It's not that I think that people in general are too stupid or incapable of the level and degree of self control necessary to have a society without government, just that there are too many ways that people find themselves not in full control of themselves and to accommodate for that, we need to have a body that can take action to deal with the person or groups of people who would intentionally or unintentionally violate the safety and well being of everyone else.

Having said that, I also believe that just being libertarian requires a certain amount of idealism as well.  For the "everyday" libertarian, we have basic expectations we place first on ourselves and secondly those around us.   These expectations are ideal in nature.
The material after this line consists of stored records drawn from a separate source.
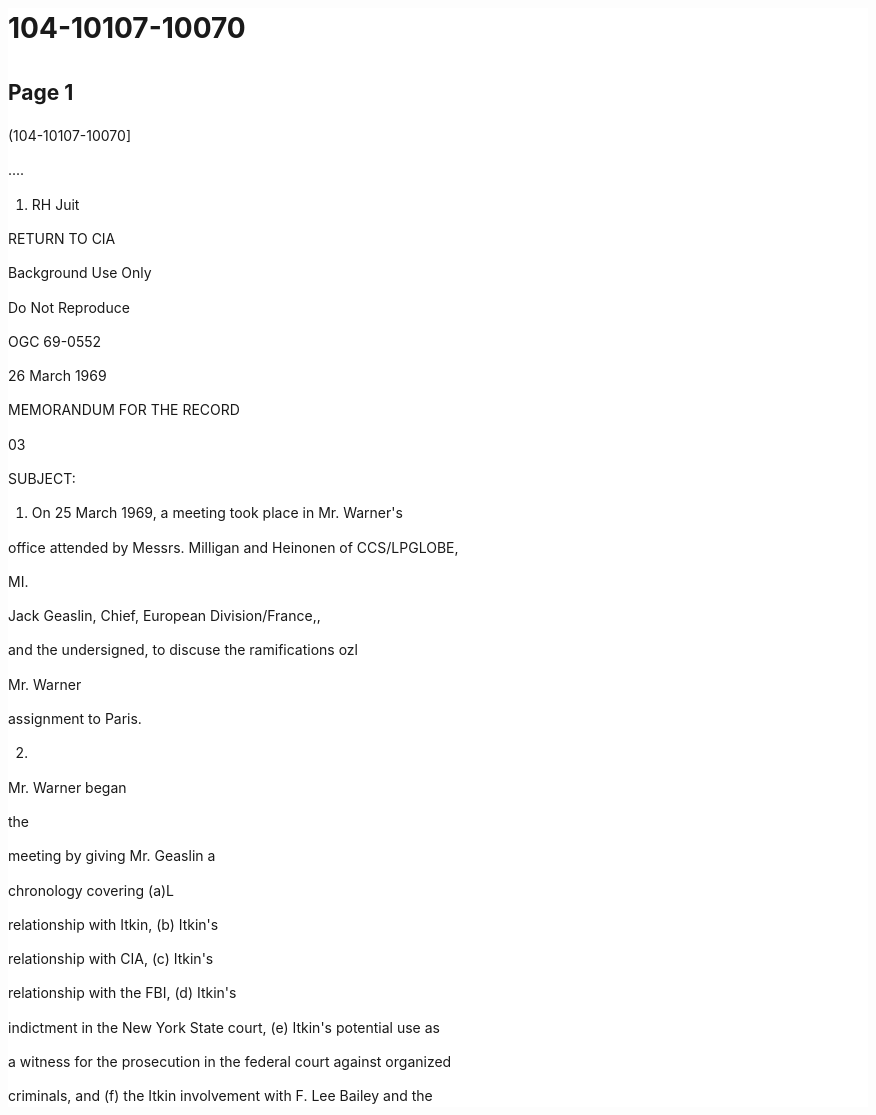 # 104-10107-10070

## Page 1

(104-10107-10070]

....

1. RH Juit

RETURN TO CIA

Background Use Only

Do Not Reproduce

OGC 69-0552

26 March 1969

MEMORANDUM FOR THE RECORD

03

SUBJECT:

1. On 25 March 1969, a meeting took place in Mr. Warner's

office attended by Messrs. Milligan and Heinonen of CCS/LPGLOBE,

MI.

Jack Geaslin, Chief, European Division/France,,

and the undersigned, to discuse the ramifications ozl

Mr. Warner

assignment to Paris.

2.

Mr. Warner began

the

meeting by giving Mr. Geaslin a

chronology covering (a)L

relationship with Itkin, (b) Itkin's

relationship with CIA, (c) Itkin's

relationship with the FBI, (d) Itkin's

indictment in the New York State court, (e) Itkin's potential use as

a witness for the prosecution in the federal court against organized

criminals, and (f) the Itkin involvement with F. Lee Bailey and the
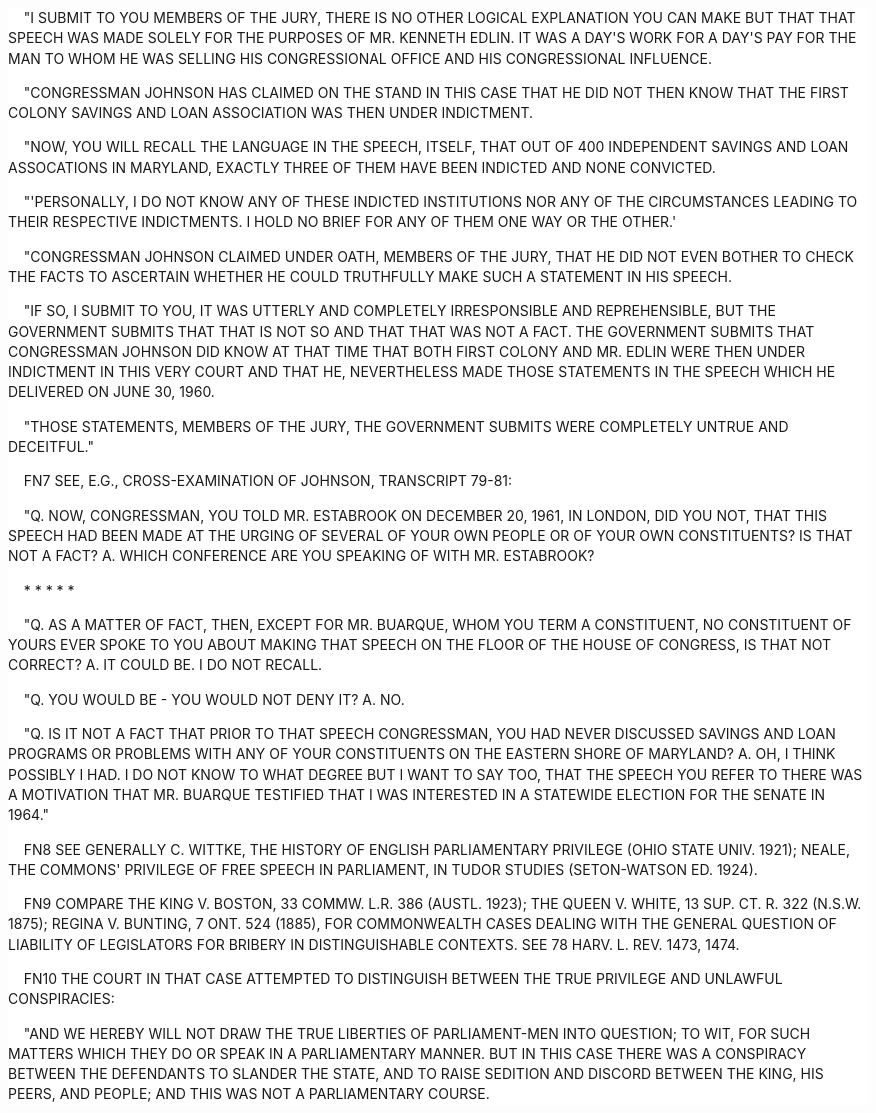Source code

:     "I SUBMIT TO YOU MEMBERS OF THE JURY, THERE IS NO OTHER LOGICAL EXPLANATION YOU CAN MAKE BUT THAT THAT SPEECH WAS MADE SOLELY FOR THE PURPOSES OF MR. KENNETH EDLIN.  IT WAS A DAY'S WORK FOR A DAY'S PAY FOR THE MAN TO WHOM HE WAS SELLING HIS CONGRESSIONAL OFFICE AND HIS CONGRESSIONAL INFLUENCE.

    "CONGRESSMAN JOHNSON HAS CLAIMED ON THE STAND IN THIS CASE THAT HE DID NOT THEN KNOW THAT THE FIRST COLONY SAVINGS AND LOAN ASSOCIATION WAS THEN UNDER INDICTMENT.

    "NOW, YOU WILL RECALL THE LANGUAGE IN THE SPEECH, ITSELF, THAT OUT OF 400 INDEPENDENT SAVINGS AND LOAN ASSOCATIONS IN MARYLAND, EXACTLY THREE OF THEM HAVE BEEN INDICTED AND NONE CONVICTED.

    "'PERSONALLY, I DO NOT KNOW ANY OF THESE INDICTED INSTITUTIONS NOR ANY OF THE CIRCUMSTANCES LEADING TO THEIR RESPECTIVE INDICTMENTS.  I HOLD NO BRIEF FOR ANY OF THEM ONE WAY OR THE OTHER.'

    "CONGRESSMAN JOHNSON CLAIMED UNDER OATH, MEMBERS OF THE JURY, THAT HE DID NOT EVEN BOTHER TO CHECK THE FACTS TO ASCERTAIN WHETHER HE COULD TRUTHFULLY MAKE SUCH A STATEMENT IN HIS SPEECH.

    "IF SO, I SUBMIT TO YOU, IT WAS UTTERLY AND COMPLETELY IRRESPONSIBLE AND REPREHENSIBLE, BUT THE GOVERNMENT SUBMITS THAT THAT IS NOT SO AND THAT THAT WAS NOT A FACT.  THE GOVERNMENT SUBMITS THAT CONGRESSMAN JOHNSON DID KNOW AT THAT TIME THAT BOTH FIRST COLONY AND MR. EDLIN WERE THEN UNDER INDICTMENT IN THIS VERY COURT AND THAT HE, NEVERTHELESS MADE THOSE STATEMENTS IN THE SPEECH WHICH HE DELIVERED ON JUNE 30, 1960.

    "THOSE STATEMENTS, MEMBERS OF THE JURY, THE GOVERNMENT SUBMITS WERE COMPLETELY UNTRUE AND DECEITFUL."

    FN7  SEE, E.G., CROSS-EXAMINATION OF JOHNSON, TRANSCRIPT 79-81:

    "Q. NOW, CONGRESSMAN, YOU TOLD MR. ESTABROOK ON DECEMBER 20, 1961, IN LONDON, DID YOU NOT, THAT THIS SPEECH HAD BEEN MADE AT THE URGING OF SEVERAL OF YOUR OWN PEOPLE OR OF YOUR OWN CONSTITUENTS?  IS THAT NOT A FACT?  A. WHICH CONFERENCE ARE YOU SPEAKING OF WITH MR. ESTABROOK?

    \*         \*         \*         \*         \*

    "Q. AS A MATTER OF FACT, THEN, EXCEPT FOR MR. BUARQUE, WHOM YOU TERM A CONSTITUENT, NO CONSTITUENT OF YOURS EVER SPOKE TO YOU ABOUT MAKING THAT SPEECH ON THE FLOOR OF THE HOUSE OF CONGRESS, IS THAT NOT CORRECT?  A. IT COULD BE.  I DO NOT RECALL.

    "Q. YOU WOULD BE - YOU WOULD NOT DENY IT?  A. NO.

    "Q. IS IT NOT A FACT THAT PRIOR TO THAT SPEECH CONGRESSMAN, YOU HAD NEVER DISCUSSED SAVINGS AND LOAN PROGRAMS OR PROBLEMS WITH ANY OF YOUR CONSTITUENTS ON THE EASTERN SHORE OF MARYLAND?  A. OH, I THINK POSSIBLY I HAD.  I DO NOT KNOW TO WHAT DEGREE BUT I WANT TO SAY TOO, THAT THE SPEECH YOU REFER TO THERE WAS A MOTIVATION THAT MR. BUARQUE TESTIFIED THAT I WAS INTERESTED IN A STATEWIDE ELECTION FOR THE SENATE IN 1964."

    FN8  SEE GENERALLY C. WITTKE, THE HISTORY OF ENGLISH PARLIAMENTARY PRIVILEGE (OHIO STATE UNIV.  1921); NEALE, THE COMMONS' PRIVILEGE OF FREE SPEECH IN PARLIAMENT, IN TUDOR STUDIES (SETON-WATSON ED. 1924).

    FN9  COMPARE THE KING V. BOSTON, 33 COMMW.  L.R. 386 (AUSTL.  1923); THE QUEEN V. WHITE, 13 SUP. CT. R. 322 (N.S.W. 1875); REGINA V. BUNTING, 7 ONT.  524 (1885), FOR COMMONWEALTH CASES DEALING WITH THE GENERAL QUESTION OF LIABILITY OF LEGISLATORS FOR BRIBERY IN DISTINGUISHABLE CONTEXTS.  SEE 78 HARV. L. REV. 1473, 1474.

    FN10  THE COURT IN THAT CASE ATTEMPTED TO DISTINGUISH BETWEEN THE TRUE PRIVILEGE AND UNLAWFUL CONSPIRACIES:

    "AND WE HEREBY WILL NOT DRAW THE TRUE LIBERTIES OF PARLIAMENT-MEN INTO QUESTION; TO WIT, FOR SUCH MATTERS WHICH THEY DO OR SPEAK IN A PARLIAMENTARY MANNER.  BUT IN THIS CASE THERE WAS A CONSPIRACY BETWEEN THE DEFENDANTS TO SLANDER THE STATE, AND TO RAISE SEDITION AND DISCORD BETWEEN THE KING, HIS PEERS, AND PEOPLE; AND THIS WAS NOT A PARLIAMENTARY COURSE.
We minimally expect people to support themselves to the best of their abilities and not just expect society to do it for us on default.

We expect people to respect property rights.  The old saying that if it doesn't belong to you, you keep your hands off it.  Ask before you "borrow", don't steal from others.  We shouldn't have to nail or chain everything down or lock it up for fear of it being stolen.  An ideal for sure, but not an unreasonable one.

We also generally hold the ideal of making the effort to be our best.  We believe in setting the "bar" pretty high as a goal to reach and always work, train, practice, etc... to reach the goal.  Once the goal is achieved, we raise the bar again.  

Ideals are the bar, the goals we set to be better than we are.  To be the best we can be.  Will we always reach or achieve those goals and ideals?  Because of the human condition I mentioned earlier, the answer is definitely not.  However, that doesn't mean that we shouldn't make the effort.  It is always worth the effort to strive to be our best.

I doubt anyone will argue that ideals are of little to no value or not worth having and making the effort to achieve.  We should hold to our ideals.  It is our ideals that make us who and what we are as a person.

However, we need to be reasonable and realistic about our ideals and the practicality of them.  It's great to set a high bar, but if it's physically not humanly possible to reach that bar, then the ideal is impractical.  Essentially by setting the bar too high or having ideals that simply cannot be realized, we set ourselves up for failure from the beginning.

To me, the primary difference between libertarians and anarchists is that anarchists set the bar too high.  Both of us value idealism, personal responsibility and individual liberty.